Sie waren einerseits sehr stolz, in die Tasten der Trost-Orgel greifen zu dürfen. Andererseits ist ihre Anspannung vor dem Konzert und bei der Generalprobe nicht zu übersehen und zu überhören gewesen. Schließlich möchte sich keiner vor seinen Studienkollegen, vor den Professoren und nicht zuletzt vor dem Altenburger Publikum blamieren. Deshalb stellte dieses Konzert eine besondere und prickelnde Herausforderung für die neun dar.

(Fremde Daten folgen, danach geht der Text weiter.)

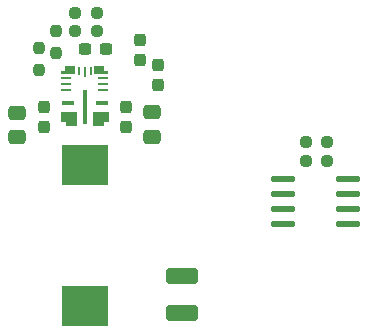
<source format=gtp>
%TF.GenerationSoftware,KiCad,Pcbnew,9.0.6*%
%TF.CreationDate,2025-12-14T23:52:50+01:00*%
%TF.ProjectId,ledConnect,6c656443-6f6e-46e6-9563-742e6b696361,rev?*%
%TF.SameCoordinates,Original*%
%TF.FileFunction,Paste,Top*%
%TF.FilePolarity,Positive*%
%FSLAX46Y46*%
G04 Gerber Fmt 4.6, Leading zero omitted, Abs format (unit mm)*
G04 Created by KiCad (PCBNEW 9.0.6) date 2025-12-14 23:52:50*
%MOMM*%
%LPD*%
G01*
G04 APERTURE LIST*
G04 Aperture macros list*
%AMRoundRect*
0 Rectangle with rounded corners*
0 $1 Rounding radius*
0 $2 $3 $4 $5 $6 $7 $8 $9 X,Y pos of 4 corners*
0 Add a 4 corners polygon primitive as box body*
4,1,4,$2,$3,$4,$5,$6,$7,$8,$9,$2,$3,0*
0 Add four circle primitives for the rounded corners*
1,1,$1+$1,$2,$3*
1,1,$1+$1,$4,$5*
1,1,$1+$1,$6,$7*
1,1,$1+$1,$8,$9*
0 Add four rect primitives between the rounded corners*
20,1,$1+$1,$2,$3,$4,$5,0*
20,1,$1+$1,$4,$5,$6,$7,0*
20,1,$1+$1,$6,$7,$8,$9,0*
20,1,$1+$1,$8,$9,$2,$3,0*%
%AMFreePoly0*
4,1,17,0.635355,0.585355,0.650000,0.550000,0.650000,-0.550000,0.635355,-0.585355,0.600000,-0.600000,-0.600000,-0.600000,-0.635355,-0.585355,-0.650000,-0.550000,-0.650000,0.200000,-0.635355,0.235355,-0.600000,0.250000,-0.250000,0.250000,-0.250000,0.550000,-0.235355,0.585355,-0.200000,0.600000,0.600000,0.600000,0.635355,0.585355,0.635355,0.585355,$1*%
%AMFreePoly1*
4,1,17,0.585355,0.325355,0.600000,0.290000,0.600000,-0.310000,0.585355,-0.345355,0.550000,-0.360000,-0.200000,-0.360000,-0.235355,-0.345355,-0.250000,-0.310000,-0.250000,0.100000,-0.570000,0.100000,-0.605355,0.114645,-0.620000,0.150000,-0.620000,0.290000,-0.605355,0.325355,-0.570000,0.340000,0.550000,0.340000,0.585355,0.325355,0.585355,0.325355,$1*%
%AMFreePoly2*
4,1,17,0.605355,0.325355,0.620000,0.290000,0.620000,0.150000,0.605355,0.114645,0.570000,0.100000,0.250000,0.100000,0.250000,-0.310000,0.235355,-0.345355,0.200000,-0.360000,-0.550000,-0.360000,-0.585355,-0.345355,-0.600000,-0.310000,-0.600000,0.290000,-0.585355,0.325355,-0.550000,0.340000,0.570000,0.340000,0.605355,0.325355,0.605355,0.325355,$1*%
%AMFreePoly3*
4,1,17,0.235355,0.585355,0.250000,0.550000,0.250000,0.250000,0.600000,0.250000,0.635355,0.235355,0.650000,0.200000,0.650000,-0.550000,0.635355,-0.585355,0.600000,-0.600000,-0.600000,-0.600000,-0.635355,-0.585355,-0.650000,-0.550000,-0.650000,0.550000,-0.635355,0.585355,-0.600000,0.600000,0.200000,0.600000,0.235355,0.585355,0.235355,0.585355,$1*%
G04 Aperture macros list end*
%ADD10RoundRect,0.250000X1.100000X-0.412500X1.100000X0.412500X-1.100000X0.412500X-1.100000X-0.412500X0*%
%ADD11RoundRect,0.237500X-0.237500X0.300000X-0.237500X-0.300000X0.237500X-0.300000X0.237500X0.300000X0*%
%ADD12RoundRect,0.237500X0.237500X-0.250000X0.237500X0.250000X-0.237500X0.250000X-0.237500X-0.250000X0*%
%ADD13FreePoly0,180.000000*%
%ADD14R,1.100000X0.400000*%
%ADD15R,0.850000X0.250000*%
%ADD16FreePoly1,180.000000*%
%ADD17R,0.250000X0.700000*%
%ADD18R,0.250000X0.850000*%
%ADD19FreePoly2,180.000000*%
%ADD20FreePoly3,180.000000*%
%ADD21R,0.400000X3.000000*%
%ADD22O,2.050000X0.590000*%
%ADD23RoundRect,0.237500X-0.250000X-0.237500X0.250000X-0.237500X0.250000X0.237500X-0.250000X0.237500X0*%
%ADD24R,4.000000X3.500000*%
%ADD25RoundRect,0.237500X0.237500X-0.300000X0.237500X0.300000X-0.237500X0.300000X-0.237500X-0.300000X0*%
%ADD26RoundRect,0.250000X-0.475000X0.337500X-0.475000X-0.337500X0.475000X-0.337500X0.475000X0.337500X0*%
%ADD27RoundRect,0.237500X0.300000X0.237500X-0.300000X0.237500X-0.300000X-0.237500X0.300000X-0.237500X0*%
%ADD28RoundRect,0.237500X0.250000X0.237500X-0.250000X0.237500X-0.250000X-0.237500X0.250000X-0.237500X0*%
G04 APERTURE END LIST*
D10*
%TO.C,Cout1*%
X150482500Y-101452500D03*
X150482500Y-98327500D03*
%TD*%
D11*
%TO.C,Cinx1*%
X145732500Y-84007500D03*
X145732500Y-85732500D03*
%TD*%
D12*
%TO.C,Rt1*%
X139882500Y-79432500D03*
X139882500Y-77607500D03*
%TD*%
D11*
%TO.C,Cinx2*%
X138852500Y-84037500D03*
X138852500Y-85762500D03*
%TD*%
D13*
%TO.C,U2*%
X143662500Y-85030000D03*
D14*
X143702500Y-83670000D03*
D15*
X143832500Y-82600000D03*
X143832500Y-82100000D03*
X143832500Y-81600000D03*
D16*
X143682500Y-80950000D03*
D17*
X142782500Y-81000000D03*
D18*
X142282500Y-81070000D03*
D17*
X141782500Y-81000000D03*
D19*
X140882500Y-80950000D03*
D15*
X140732500Y-81600000D03*
X140732500Y-82100000D03*
X140732500Y-82600000D03*
D14*
X140862500Y-83670000D03*
D20*
X140912500Y-85030000D03*
D21*
X142282500Y-84080000D03*
%TD*%
D22*
%TO.C,Q1*%
X164582500Y-93937500D03*
X164582500Y-92657500D03*
X164582500Y-91397500D03*
X164582500Y-90127500D03*
X159042500Y-90127500D03*
X159042500Y-91397500D03*
X159042500Y-92657500D03*
X159042500Y-93937500D03*
%TD*%
D23*
%TO.C,R1*%
X161000000Y-88600000D03*
X162825000Y-88600000D03*
%TD*%
D24*
%TO.C,L1*%
X142282500Y-88920000D03*
X142282500Y-100920000D03*
%TD*%
D25*
%TO.C,Cbias1*%
X146982500Y-80082500D03*
X146982500Y-78357500D03*
%TD*%
D26*
%TO.C,Cin2*%
X136572500Y-84532500D03*
X136572500Y-86607500D03*
%TD*%
D25*
%TO.C,Cboot1*%
X148482500Y-82182500D03*
X148482500Y-80457500D03*
%TD*%
D12*
%TO.C,Rreset1*%
X138382500Y-80912500D03*
X138382500Y-79087500D03*
%TD*%
D26*
%TO.C,Cin1*%
X147982500Y-84482500D03*
X147982500Y-86557500D03*
%TD*%
D27*
%TO.C,Cvcc1*%
X144045000Y-79120000D03*
X142320000Y-79120000D03*
%TD*%
D28*
%TO.C,R2*%
X162825000Y-87000000D03*
X161000000Y-87000000D03*
%TD*%
D23*
%TO.C,Rfbb1*%
X141457500Y-77620000D03*
X143282500Y-77620000D03*
%TD*%
D28*
%TO.C,Rfbt1*%
X143295000Y-76120000D03*
X141470000Y-76120000D03*
%TD*%
M02*

</source>
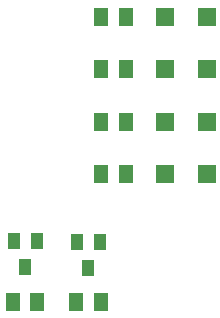
<source format=gbp>
G04 Layer_Color=128*
%FSAX24Y24*%
%MOIN*%
G70*
G01*
G75*
%ADD23R,0.0394X0.0551*%
%ADD24R,0.0492X0.0591*%
%ADD25R,0.0591X0.0591*%
D23*
X-007974Y017283D02*
D03*
X-007226D02*
D03*
X-007600Y016417D02*
D03*
X-005874Y017233D02*
D03*
X-005126D02*
D03*
X-005500Y016367D02*
D03*
D24*
X-004250Y024750D02*
D03*
X-005077D02*
D03*
X-004250Y023000D02*
D03*
X-005077D02*
D03*
X-007196Y015250D02*
D03*
X-008023D02*
D03*
X-005087D02*
D03*
X-005913D02*
D03*
X-004250Y021250D02*
D03*
X-005077D02*
D03*
X-004250Y019500D02*
D03*
X-005077D02*
D03*
D25*
X-002939D02*
D03*
X-001561D02*
D03*
X-002939Y021250D02*
D03*
X-001561D02*
D03*
X-002939Y023000D02*
D03*
X-001561D02*
D03*
X-002939Y024750D02*
D03*
X-001561D02*
D03*
M02*

</source>
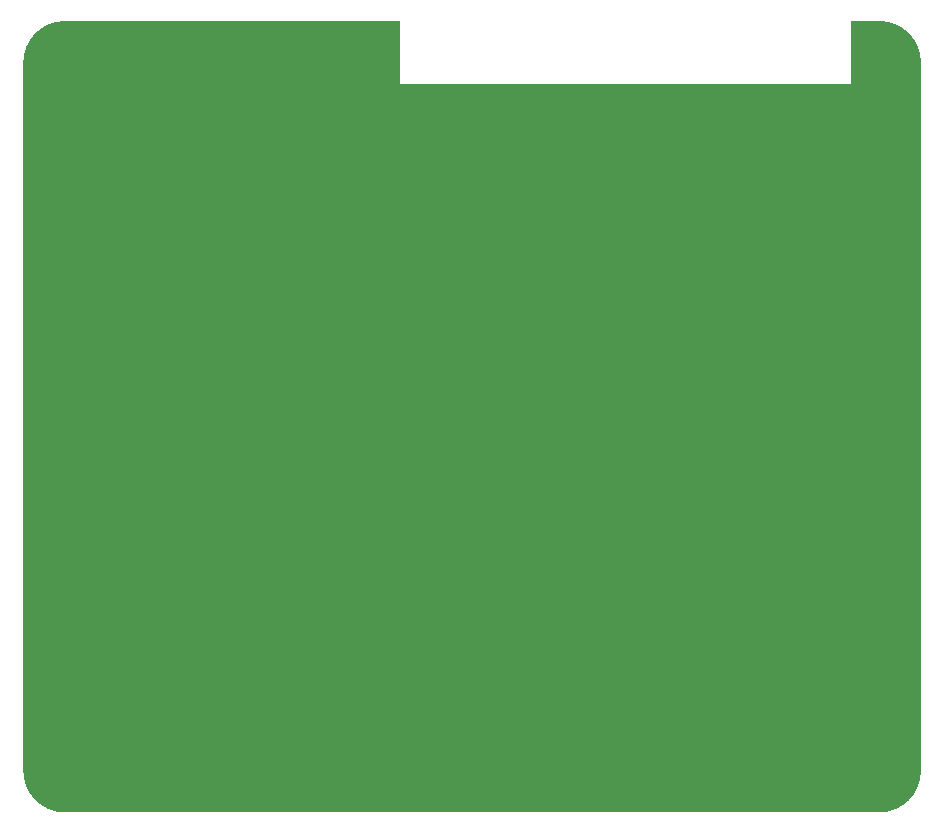
<source format=gbr>
G04 DipTrace 2.4.0.2*
%INBoard.gbr*%
%MOMM*%
%ADD11C,0.14*%
%FSLAX53Y53*%
G04*
G71*
G90*
G75*
G01*
%LNBoardPoly*%
%LPD*%
G36*
X13500Y10000D2*
D11*
X82500D1*
G03X86000Y13500I0J3500D01*
G01*
Y73500D1*
G03X82500Y77000I-3500J0D01*
G01*
X80100D1*
Y71650D1*
X41920D1*
Y77040D1*
X13500Y77000D1*
G03X10000Y73500I0J-3500D01*
G01*
Y13500D1*
G03X13500Y10000I3500J0D01*
G01*
G37*
M02*

</source>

Doch auch in diesem Jahr erfüllten alle Organisten die Erwartungen und präsentierten sich in Bestform. Carsten Ehret, Solveig Weigel und Philipp Hövelmann aus Deutschland eröffneten das Programm mit Orgelmusik des 17. Jahrhunderts aus Norddeutschland und Holland und zeigten, dass sie die Trost-Orgel perfekt beherrschten und dass ihr Spiel den aufführungspraktischen Maßstäben gerecht wird.

Sung-Rim Park aus Südkorea, Yuho Suzuki aus Japan und Karol Hilla aus Polen hatten sich drei nicht einfach zu interpretierenden Werken von Johann Sebastian Bach angenommen. Es war wieder erfrischend zu hören, wie die Organisten mit ihrem jugendlichen Elan an diese Meisterwerke barocker Orgelkunst herangegangen sind. Unbekümmert, aber auch sehr diszipliniert setzten sie den Notentext in Musik um.

Auch der Altenburger Hoforganist und Bachschüler Johann Ludwig Krebs war im Programm mit einer Fuge vertreten, gespielt von dem bereits gestandenen Organisten Heiner Kedziora aus Göttingen. Ganz erstaunlich war die Leistung des jüngsten Teilnehmers der Thüringischen Orgelakademie, des 14-jährigen Michał Skowronek aus Polen. Mit viel Sensibilität und absoluter Sicherheit brachte er Felix Mendelssohn Bartholdys Präludium in G-Dur aus op. 37 zu Gehör. Auf die weitere künstlerische Entwicklung dieses Talents kann man gespannt sein.

Den fulminanten Schluss gestaltete Ilpo Laspas, der 2. Preisträger beim Internationalen Bachwettbewerb 2008 in Leipzig. Mit vollem Klang der Trost-Orgel und einer virtuosen Komposition von Franz Liszt nach einer Vorlage von Johann Sebastian Bach ließ er das eindrucksvolle Abschlusskonzert der 22. Thüringischen Orgelakademie ausklingen.

* Unser Autor ist Organist und Musikwissenschaftler und leitet die Thüringische Orgelakademie.